(Dataset entries)
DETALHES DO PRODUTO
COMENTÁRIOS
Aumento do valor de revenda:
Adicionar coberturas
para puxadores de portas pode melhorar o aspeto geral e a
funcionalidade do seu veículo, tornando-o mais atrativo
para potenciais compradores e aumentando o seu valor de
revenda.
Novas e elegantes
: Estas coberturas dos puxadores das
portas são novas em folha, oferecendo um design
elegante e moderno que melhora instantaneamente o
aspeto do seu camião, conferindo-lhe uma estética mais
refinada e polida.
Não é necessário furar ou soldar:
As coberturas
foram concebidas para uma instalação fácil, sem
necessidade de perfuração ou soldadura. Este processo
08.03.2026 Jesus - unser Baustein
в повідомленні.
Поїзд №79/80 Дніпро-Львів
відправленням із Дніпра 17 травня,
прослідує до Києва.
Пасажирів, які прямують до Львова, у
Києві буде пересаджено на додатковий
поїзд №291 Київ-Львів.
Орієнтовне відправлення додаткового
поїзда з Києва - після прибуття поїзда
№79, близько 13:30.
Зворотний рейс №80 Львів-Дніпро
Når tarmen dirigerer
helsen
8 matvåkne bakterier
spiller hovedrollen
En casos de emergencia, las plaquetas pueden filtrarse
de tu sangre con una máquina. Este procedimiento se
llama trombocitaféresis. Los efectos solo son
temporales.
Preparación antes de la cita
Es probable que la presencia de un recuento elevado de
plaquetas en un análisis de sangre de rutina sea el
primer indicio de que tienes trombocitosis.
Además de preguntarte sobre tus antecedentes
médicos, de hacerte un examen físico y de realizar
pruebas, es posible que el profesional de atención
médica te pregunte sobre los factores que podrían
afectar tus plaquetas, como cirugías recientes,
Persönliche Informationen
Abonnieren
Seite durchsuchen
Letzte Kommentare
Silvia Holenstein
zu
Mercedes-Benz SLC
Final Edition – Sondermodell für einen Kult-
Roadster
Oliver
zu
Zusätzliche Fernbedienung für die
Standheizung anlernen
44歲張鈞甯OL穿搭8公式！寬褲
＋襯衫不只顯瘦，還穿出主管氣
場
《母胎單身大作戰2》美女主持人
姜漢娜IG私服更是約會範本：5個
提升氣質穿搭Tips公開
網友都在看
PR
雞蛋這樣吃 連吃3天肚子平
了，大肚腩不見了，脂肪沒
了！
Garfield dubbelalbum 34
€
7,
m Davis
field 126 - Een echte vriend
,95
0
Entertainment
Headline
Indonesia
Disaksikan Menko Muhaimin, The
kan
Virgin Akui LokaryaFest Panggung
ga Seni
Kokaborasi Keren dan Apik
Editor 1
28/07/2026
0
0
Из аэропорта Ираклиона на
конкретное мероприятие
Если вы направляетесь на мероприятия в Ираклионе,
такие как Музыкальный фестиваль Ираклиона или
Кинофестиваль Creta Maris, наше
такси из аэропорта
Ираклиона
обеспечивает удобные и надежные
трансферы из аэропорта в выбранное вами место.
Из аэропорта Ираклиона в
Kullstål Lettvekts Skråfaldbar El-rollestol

WORK REQUEST:
Beginning with the line that contains "afectar tus plaquetas, como", each line of the records above through the last one must be printed word for word.

WRITTEN ANSWER:
afectar tus plaquetas, como cirugías recientes,
Persönliche Informationen
Abonnieren
Seite durchsuchen
Letzte Kommentare
Silvia Holenstein
zu
Mercedes-Benz SLC
Final Edition – Sondermodell für einen Kult-
Roadster
Oliver
zu
Zusätzliche Fernbedienung für die
Standheizung anlernen
44歲張鈞甯OL穿搭8公式！寬褲
＋襯衫不只顯瘦，還穿出主管氣
場
《母胎單身大作戰2》美女主持人
姜漢娜IG私服更是約會範本：5個
提升氣質穿搭Tips公開
網友都在看
PR
雞蛋這樣吃 連吃3天肚子平
了，大肚腩不見了，脂肪沒
了！
Garfield dubbelalbum 34
€
7,
m Davis
field 126 - Een echte vriend
,95
0
Entertainment
Headline
Indonesia
Disaksikan Menko Muhaimin, The
kan
Virgin Akui LokaryaFest Panggung
ga Seni
Kokaborasi Keren dan Apik
Editor 1
28/07/2026
0
0
Из аэропорта Ираклиона на
конкретное мероприятие
Если вы направляетесь на мероприятия в Ираклионе,
такие как Музыкальный фестиваль Ираклиона или
Кинофестиваль Creta Maris, наше
такси из аэропорта
Ираклиона
обеспечивает удобные и надежные
трансферы из аэропорта в выбранное вами место.
Из аэропорта Ираклиона в
Kullstål Lettvekts Skråfaldbar El-rollestol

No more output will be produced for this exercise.